Aliás a própria recorrente admite na sua alegação (Cf. fls. 95.) que antecipou a questão pedindo ao tribunal «que desde logo se pronunciasse sobre a ilegalidade dos juros exigidos por aquela notificação, ademais sobre a ameaça expressa de coima.»
Definindo claramente, nas conclusões 7ª e 8ª da alegação de recurso, o objecto da impugnação como sendo a alegada ilegalidade da actuação dos serviços de finanças ao exigirem «à recorrente que declare juros/rendimentos ilegais e indevidos, com a ameaça de que se o não fizer serão os serviços a fazer a respectiva liquidação e a aplicar-lhe uma coima».
E identificando o pedido como sendo de apreciação da situação de facto que estava na origem daquela exigência e de decisão no sentido de que, no caso subjudice, não havia nem deveria haver lugar a juros nem à multa ameaçada com tais notificações (conclusão 7ª)
Assim sendo dúvidas não há de que, à data da propositura da acção, ainda não tinha sido emitida qualquer liquidação susceptível de impugnação e que a recorrente pretendia apenas impugnar o acto resultante de acção inspectiva sobre o rendimento de mais valias da recorrente nos exercícios de 2005 e 2006, através do qual foi notificada para apresentar declaração de substituição modelo 3 de IRS, relativa àqueles exercícios.

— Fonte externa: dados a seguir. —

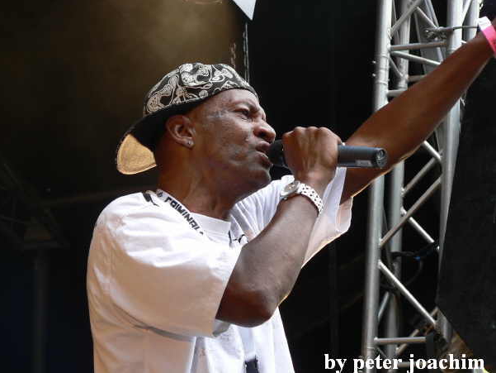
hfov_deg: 13.7
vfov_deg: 10.3
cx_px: 247
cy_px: 186
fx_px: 2064
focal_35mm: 144
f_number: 3.3
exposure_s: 1/60
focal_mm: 24.6
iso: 64
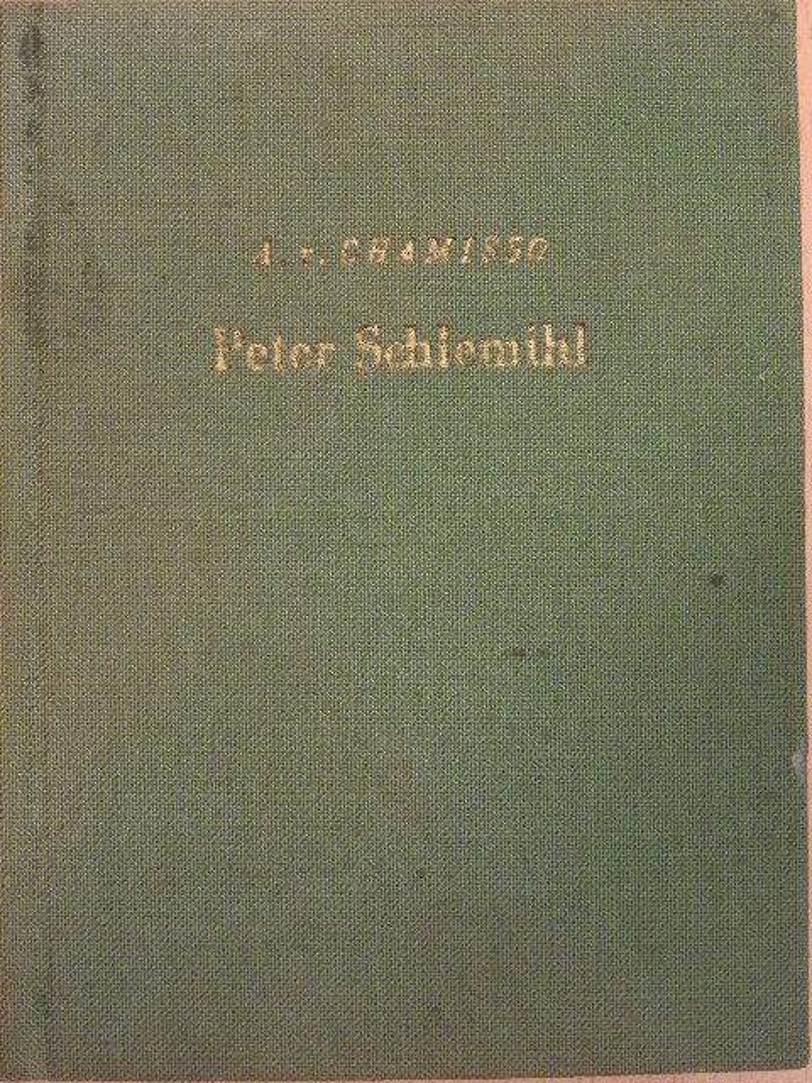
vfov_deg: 24.4
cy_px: 542
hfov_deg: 18.4
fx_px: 2502
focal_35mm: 80
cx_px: 406
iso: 800
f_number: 4.5
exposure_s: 1/13
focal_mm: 14.3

E porque se trata de um acto interlocutório do procedimento, que não constitui acto destacável ou imediatamente lesivo, não é o mesmo directamente impugnável, sem prejuízo de os vícios de que eventualmente enferme poderem oportunamente ser arguidos na impugnação contenciosa da liquidação.

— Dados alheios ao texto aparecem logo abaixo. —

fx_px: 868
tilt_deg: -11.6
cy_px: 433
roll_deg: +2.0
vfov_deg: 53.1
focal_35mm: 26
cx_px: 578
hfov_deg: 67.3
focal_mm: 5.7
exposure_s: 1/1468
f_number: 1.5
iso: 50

A decisão recorrida, que assim entendeu, não merece censura, pelo que improcedem as conclusões das alegações de recurso.

8. Decisão

Termos em que, face ao exposto, acordam os juízes da Secção de Contencioso Tributário do Supremo Tribunal Administrativo em negar provimento ao recurso e confirmar o despacho recorrido.
Custas pela recorrente.

Lisboa, 5 de Dezembro de 2012. - Pedro Delgado (relator) - Valente Torrão - Ascensão Lopes.